Washington desceu do carro e quase que se postou de joelhos implorando que o deixasse ir. Explicou que o Toni estava muito mal e tinha urgência de socorro médico. Nesse momento, o guarda foi chamado pelo comandante da operação. Washington aproveitou e mandou Toni ir até a loja procurar os documentos e trazer alguém, com carta de motorista, para dirigir a Belina. Toni pegou um táxi e se foi. O local já estava apinhado de carros com irregularidades e o oficial que comandava decidiu suspender a operação e levá-los todos para o pátio do Detran. Formaram um comboio com cada motorista dirigindo seu próprio veículo, escoltados pelos policiais. Os documentos estavam apreendidos e quem evadisse, seria multado por isso, também. Washington se deu conta de que o guarda que o interpelou não tinha nada que se referisse a ele. Pensou em se mandar, mas o esquema policial estava cerrado e ele não viu alternativa senão seguir a fila de carros. Colocou-se imediatamente atrás de uma camionete Toyota. Quando a estranha caravana, escoltada pelas motos e carros do DSV, alcançou a Avenida Doutor Arnaldo, os primeiros carros entraram à direita, na rampa que dá acesso à Avenida Rebouças. Porém, a camionete, que Washington seguia, acelerou e tocou em frente, em direção à Avenida da Consolação. Washington percebeu a manobra do sujeito. Ele estava fugindo. Impulsivamente acelerou e o seguiu. Um carro do DSV percebeu a fuga dos dois e foi atrás. A Toyota impôs velocidade e Washington também. O carro do DSV ligou a sirene e virou uma verdadeira caçada pela Consolação. As pessoas olhavam curiosas aquela perseguição: uma Belina, com metade de uma banheira emborcada na traseira, seguido por um carro de polícia.  O semáforo da Rua Matias Aires, logo à frente, fechou. A camionete atravessou com o vermelho aceso e foi-se embora. Washington ficou indeciso, mas resolveu parar. O carro do DSV o alcançou e mandou que encostasse. O policial desceu furioso e Washington com a maior cara de pau deu a desculpa de que estava seguindo a camionete.

- Estávamos em comboio e minha referência era a camionete. Apenas cumpri as ordens que me foram dadas.

O policial espumava de raiva. Desviou o olhar para a Consolação, mas a camionete já tinha desaparecido. Isso o irritou mais ainda. Passou a ser uma questão de honra ir atrás e trazer a Toyota de volta. Furioso, ordenou que Washington o esperasse aí, onde estava, até sua volta. Entrou no carro e partiu cantando pneu. A Belina estava num recuo de calçada para embarques e desembarques de táxis. Conforme ordenara o policial, Washington permaneceu no recuo até se perguntar o que estava fazendo ali. Lembrou-se que nenhum documento seu ou do carro fora apreendido. O guarda sequer anotara a placa do carro. Como resposta a si próprio ligou a Belina, aproveitou o farol aberto, e se mandou em direção à loja, na Alameda Tietê.

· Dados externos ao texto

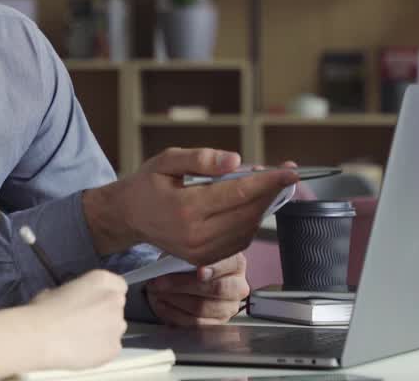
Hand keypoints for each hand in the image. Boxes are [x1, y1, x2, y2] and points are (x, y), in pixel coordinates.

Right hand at [28, 270, 127, 370]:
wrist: (41, 337)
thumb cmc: (43, 309)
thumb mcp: (58, 290)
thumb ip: (75, 294)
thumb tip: (74, 303)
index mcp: (102, 281)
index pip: (118, 285)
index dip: (105, 294)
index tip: (93, 302)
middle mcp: (115, 301)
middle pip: (117, 307)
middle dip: (105, 313)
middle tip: (84, 321)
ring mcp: (118, 326)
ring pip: (115, 328)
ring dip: (104, 331)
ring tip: (81, 339)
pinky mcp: (115, 348)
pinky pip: (111, 348)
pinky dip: (100, 350)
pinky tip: (82, 350)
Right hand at [84, 147, 297, 264]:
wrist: (127, 216)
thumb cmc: (147, 184)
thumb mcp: (167, 160)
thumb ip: (201, 159)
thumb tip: (236, 161)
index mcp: (186, 208)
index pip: (238, 193)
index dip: (268, 181)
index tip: (290, 171)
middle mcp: (195, 235)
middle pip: (248, 213)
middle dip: (270, 192)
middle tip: (283, 174)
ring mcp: (200, 251)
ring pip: (247, 229)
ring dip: (262, 207)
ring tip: (266, 187)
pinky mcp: (204, 259)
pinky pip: (239, 241)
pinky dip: (250, 222)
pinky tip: (250, 205)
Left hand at [146, 253, 249, 326]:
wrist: (186, 280)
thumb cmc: (189, 263)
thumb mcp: (188, 251)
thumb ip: (186, 253)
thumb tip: (172, 259)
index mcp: (235, 264)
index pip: (230, 264)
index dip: (215, 268)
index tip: (199, 271)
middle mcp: (238, 287)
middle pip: (216, 289)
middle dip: (183, 285)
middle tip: (160, 282)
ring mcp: (229, 307)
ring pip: (203, 308)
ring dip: (175, 300)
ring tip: (156, 292)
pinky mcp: (217, 323)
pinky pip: (196, 323)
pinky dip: (174, 314)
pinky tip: (161, 305)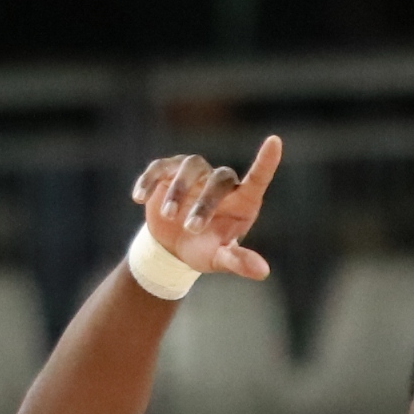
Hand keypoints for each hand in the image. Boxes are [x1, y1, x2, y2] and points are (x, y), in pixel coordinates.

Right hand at [133, 135, 285, 282]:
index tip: (275, 142)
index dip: (266, 161)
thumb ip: (239, 261)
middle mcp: (220, 181)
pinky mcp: (167, 172)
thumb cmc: (204, 250)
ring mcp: (194, 173)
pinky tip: (139, 198)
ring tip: (167, 217)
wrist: (172, 247)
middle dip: (205, 203)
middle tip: (191, 228)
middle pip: (219, 179)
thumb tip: (262, 272)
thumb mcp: (220, 259)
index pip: (257, 178)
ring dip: (178, 191)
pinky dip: (149, 180)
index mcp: (241, 200)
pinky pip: (158, 168)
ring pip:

Quando chegou, avistou Toni no bar da esquina. Ele ainda procurava alguém para levar até o Pacaembu. Quanto aos documentos da Belina ele lamentava, mas revirara o escritório todo e não os encontrara. Washington caiu na risada:

- Você não poderia encontrar, mesmo. Agora me lembrei, perdi os documentos assim que comprei a Belina. Deixa prá lá, vamos descarregar a banheira que o freguês vem buscar os candelabros amanhã e a gente ainda precisa limpá-los. 

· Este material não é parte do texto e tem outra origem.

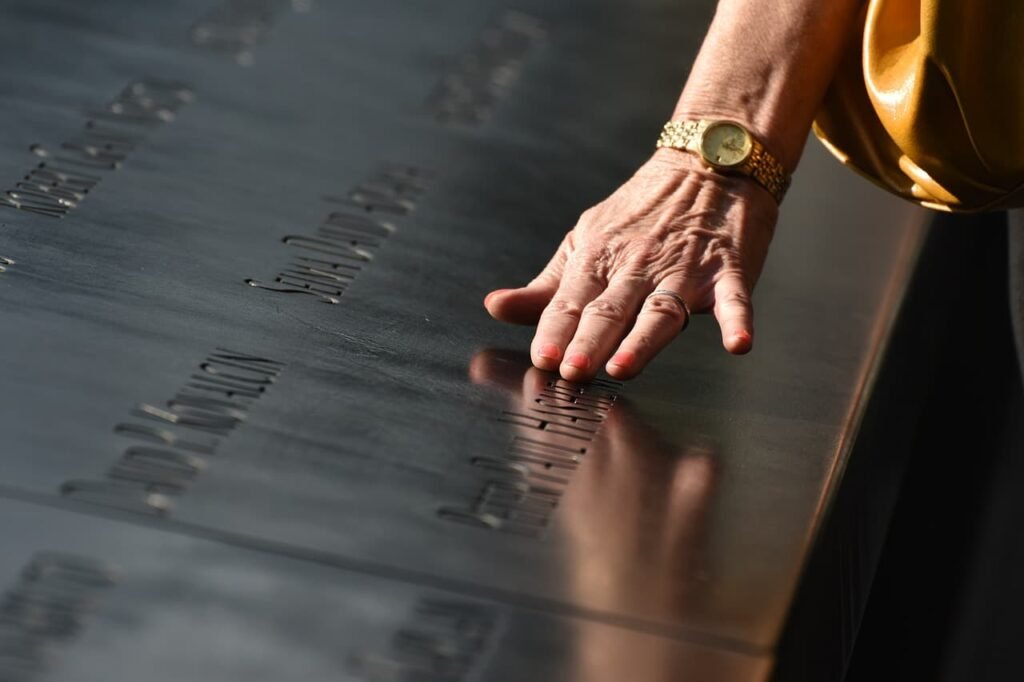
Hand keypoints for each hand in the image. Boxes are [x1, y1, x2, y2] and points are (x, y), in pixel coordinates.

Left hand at [484, 148, 777, 380]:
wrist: (705, 164)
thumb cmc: (640, 213)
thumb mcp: (584, 241)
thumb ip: (544, 287)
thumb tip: (495, 308)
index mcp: (598, 259)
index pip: (570, 301)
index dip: (555, 332)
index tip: (543, 360)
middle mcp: (637, 266)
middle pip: (610, 308)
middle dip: (589, 340)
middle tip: (573, 370)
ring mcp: (683, 268)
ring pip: (660, 308)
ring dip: (643, 339)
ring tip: (625, 366)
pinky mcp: (727, 269)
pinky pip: (734, 297)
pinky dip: (738, 319)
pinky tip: (738, 343)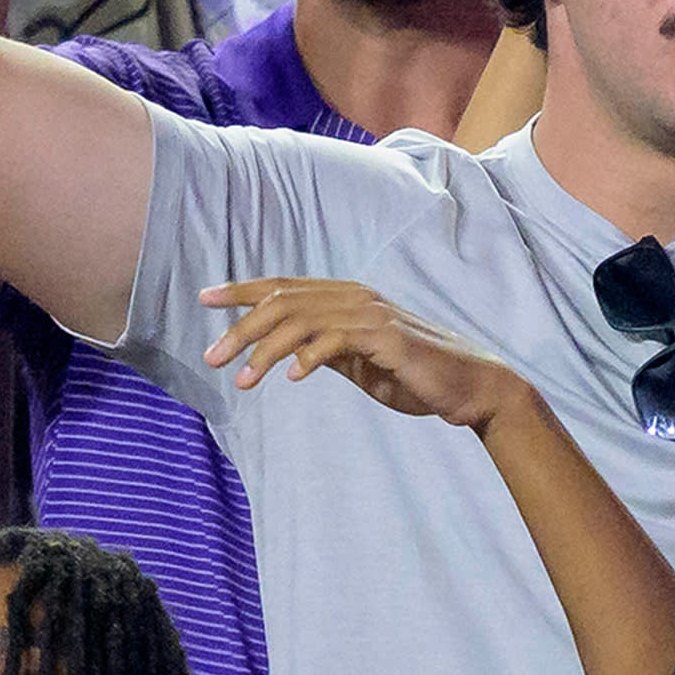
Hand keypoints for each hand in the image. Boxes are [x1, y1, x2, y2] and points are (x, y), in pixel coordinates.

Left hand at [199, 278, 527, 429]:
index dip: (242, 290)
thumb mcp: (360, 362)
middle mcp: (356, 297)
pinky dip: (310, 357)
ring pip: (304, 319)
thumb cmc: (415, 375)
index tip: (205, 299)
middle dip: (242, 327)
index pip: (285, 287)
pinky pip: (338, 340)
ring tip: (244, 380)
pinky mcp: (388, 337)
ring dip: (267, 349)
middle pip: (285, 300)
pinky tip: (294, 378)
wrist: (469, 388)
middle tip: (212, 358)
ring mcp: (373, 314)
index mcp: (348, 298)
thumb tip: (290, 352)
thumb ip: (328, 350)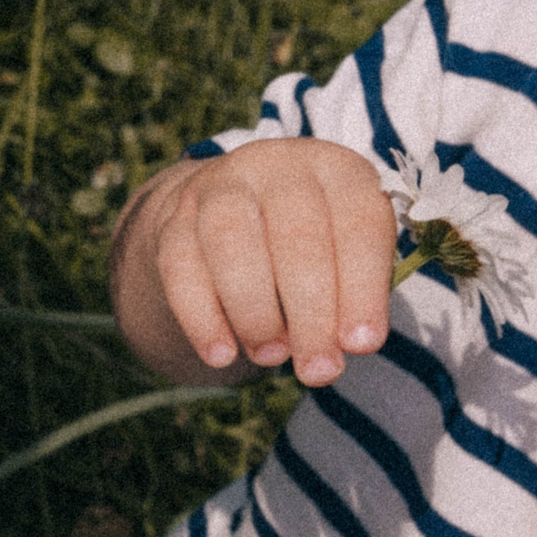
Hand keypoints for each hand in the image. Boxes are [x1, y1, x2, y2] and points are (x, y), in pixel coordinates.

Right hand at [130, 138, 393, 385]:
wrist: (237, 212)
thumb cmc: (315, 242)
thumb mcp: (349, 250)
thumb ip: (355, 293)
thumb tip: (346, 346)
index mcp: (336, 168)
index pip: (358, 224)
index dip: (362, 289)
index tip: (362, 346)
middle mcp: (276, 166)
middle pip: (295, 237)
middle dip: (310, 314)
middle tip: (318, 370)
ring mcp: (218, 187)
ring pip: (231, 245)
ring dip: (255, 313)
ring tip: (272, 357)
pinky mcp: (174, 218)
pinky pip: (180, 268)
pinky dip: (201, 318)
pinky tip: (221, 355)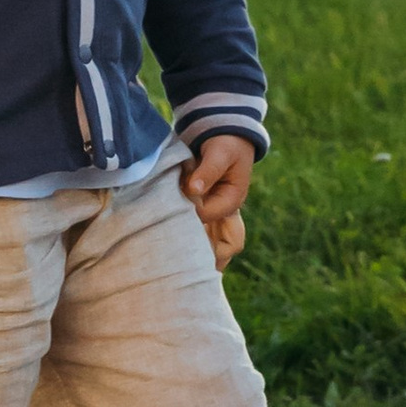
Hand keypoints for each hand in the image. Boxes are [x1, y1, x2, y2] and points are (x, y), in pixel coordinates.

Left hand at [181, 135, 254, 271]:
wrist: (225, 138)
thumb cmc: (225, 144)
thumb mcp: (219, 153)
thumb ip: (207, 171)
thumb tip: (193, 189)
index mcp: (232, 200)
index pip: (209, 215)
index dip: (192, 211)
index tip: (176, 202)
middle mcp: (225, 213)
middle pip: (222, 248)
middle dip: (204, 257)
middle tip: (179, 265)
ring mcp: (216, 216)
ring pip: (211, 248)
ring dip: (197, 256)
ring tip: (175, 269)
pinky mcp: (204, 213)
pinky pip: (200, 237)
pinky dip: (191, 246)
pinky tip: (173, 257)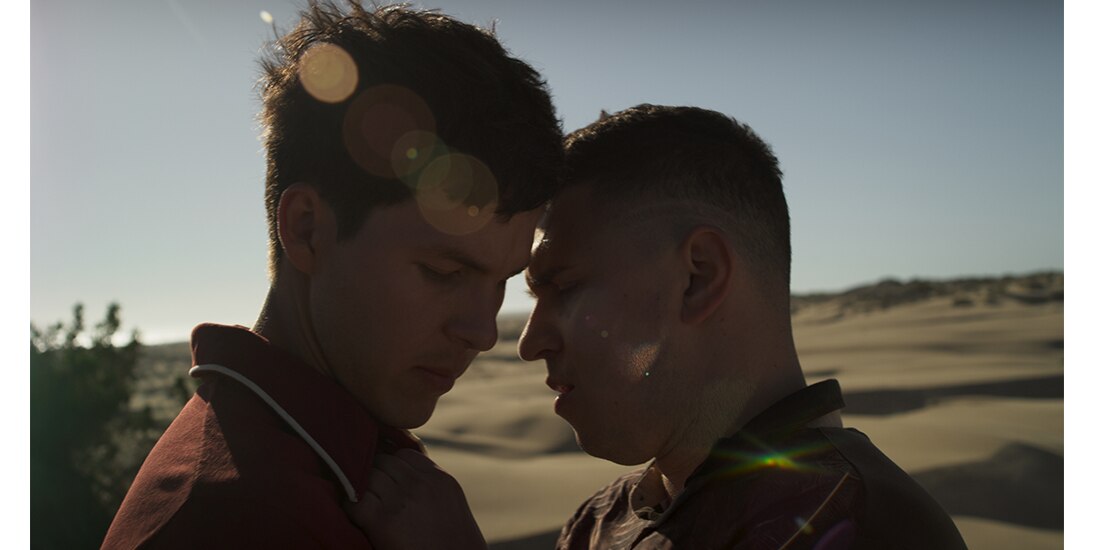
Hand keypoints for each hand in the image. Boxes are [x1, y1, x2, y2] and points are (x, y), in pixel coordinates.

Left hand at [346, 448, 486, 549]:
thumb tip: (408, 477)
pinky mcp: (382, 521)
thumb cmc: (456, 543)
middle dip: (375, 473)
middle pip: (384, 462)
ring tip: (361, 500)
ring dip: (362, 487)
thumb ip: (432, 485)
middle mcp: (419, 484)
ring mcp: (400, 500)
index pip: (404, 454)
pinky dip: (350, 506)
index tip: (388, 478)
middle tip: (370, 489)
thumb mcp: (451, 503)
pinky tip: (356, 515)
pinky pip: (355, 502)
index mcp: (439, 479)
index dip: (392, 465)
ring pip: (368, 477)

Caminharam em direção à loja e de repente Washington parou, deu meia volta e disse categórico:

- Antes, vamos tomar uma cerveja.

O dia seguinte amanheceu esplêndido. Um sol loiro brilhante penetrava pela Alameda Tiete e tingia tudo de dourado. A Belina continuava estacionada no mesmo lugar, com a banheira ainda dentro.